Sonuç olarak Avukatlık Yasasının 140/3. maddesi disiplin cezası verilmesi yönünden mutlaka hükümlülüğü şart koşmamış olup, ceza davasının sonucuna göre koşulları varsa ceza verilebilecektir. 4616 sayılı Yasaya göre erteleme kararı verilmiş olması da sonuç itibarıyla ceza yargılamasını sonuçlandıran bir işlemdir. 140/2. madde ile amaçlanan da ceza davası sonucuna göre her an değişmesi muhtemel sevk maddesine göre uygulanabilecek hükümlülük halinde, disiplin cezası nevinin (Görevi kötüye kullanma isnadı ile dava açılıp, inancı kötüye kullanmadan hükümlülük gibi) ve/veya (Kınama cezası verilip, sonuç itibarıyla meslekten çıkarma cezası verilebileceği gibi) muhtemel karşılıkların önlenmesidir. Bu nedenledir ki ceza davasının sonucunu beklemesi yükümlülüktür.

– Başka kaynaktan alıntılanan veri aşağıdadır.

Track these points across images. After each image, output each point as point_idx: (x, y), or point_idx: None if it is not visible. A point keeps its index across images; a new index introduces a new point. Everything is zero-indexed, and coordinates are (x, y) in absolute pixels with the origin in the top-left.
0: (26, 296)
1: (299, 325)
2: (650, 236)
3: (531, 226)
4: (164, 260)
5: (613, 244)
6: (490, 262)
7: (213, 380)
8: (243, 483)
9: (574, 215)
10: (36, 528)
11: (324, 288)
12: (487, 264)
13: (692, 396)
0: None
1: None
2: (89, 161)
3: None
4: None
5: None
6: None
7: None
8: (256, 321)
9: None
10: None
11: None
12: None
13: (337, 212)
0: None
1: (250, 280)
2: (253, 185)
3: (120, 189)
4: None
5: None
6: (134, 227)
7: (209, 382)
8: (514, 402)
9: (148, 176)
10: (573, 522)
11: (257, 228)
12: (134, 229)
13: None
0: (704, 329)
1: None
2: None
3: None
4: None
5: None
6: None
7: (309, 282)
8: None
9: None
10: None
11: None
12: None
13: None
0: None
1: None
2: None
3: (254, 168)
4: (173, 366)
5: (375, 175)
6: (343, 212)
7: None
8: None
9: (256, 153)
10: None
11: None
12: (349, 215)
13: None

Bu durumda özellikle Avukatlık Yasasının 158/2. maddede belirtilen ilkeler de göz önünde bulundurulduğunda, hükümlülükle sonuçlanmayan ceza davalarında 159/2. maddede öngörülen zamanaşımı süresinin uygulanması, hakkında ceza davası açılan ve meslek kurallarını açıkça ihlal eden Avukatların bir biçimde mükafatlandırılması anlamına da gelecektir ki bu, Avukatlık yasasının 140/2. maddesi göndermesi ile 159/3. maddede belirtilen zamanaşımının artırımı ile beklenen amaca, ne 140/3. maddeye, ne de 158. maddede belirtilen delillerin serbestçe değerlendirilmesi ve ceza vermenin amacına uygun olacaktır.
Kaldı ki, 4616 sayılı Yasada değişiklik yapan 4758 sayılı Yasanın 4. maddesi uyarınca "..bu kanunun yürürlüğe girdiği tarihten itibaren üç ay içinde dosyanın bulunduğu yargı merciine başvurmak suretiyle soruşturma veya davaya devam edilmesini bildirenler hakkında soruşturma veya davaya devam olunur. Mahkumiyet halinde verilen ceza, dava zamanaşımı süresince ertelenir" denilmekte, suçsuzluğuna inanan kişiye yargılamayı isteme hakkı da tanınmaktadır. Olası mahkumiyet halinde verilen cezanın da dava zamanaşımı süresince ertelenmesine karşın bu hakkın dahi kullanılmamış olması karşısında;
Ceza hukukundaki suç kavramının dar yorumu, ceza hukukundan bağımsız olarak Avukatlık onurunu düzen ve geleneklerini, meslek kurallarını ve özellikle meslek itibarını, mesleğin amaç ve geleneklerini korumak zorunda olan disiplin kurullarını dar bir çerçeve içine sokar ki, bu durumda meslek itibarını korumak olanaksız, Yargının kurucu unsurlarından olan ve bağımsız savunmayı serbestçe temsil eden ve aynı zamanda kamu hizmeti gören Avukatların, Avukatlık Meslek Kurallarına uymaları ve meslek etik kurallarının korunması da mümkünsüz hale gelir.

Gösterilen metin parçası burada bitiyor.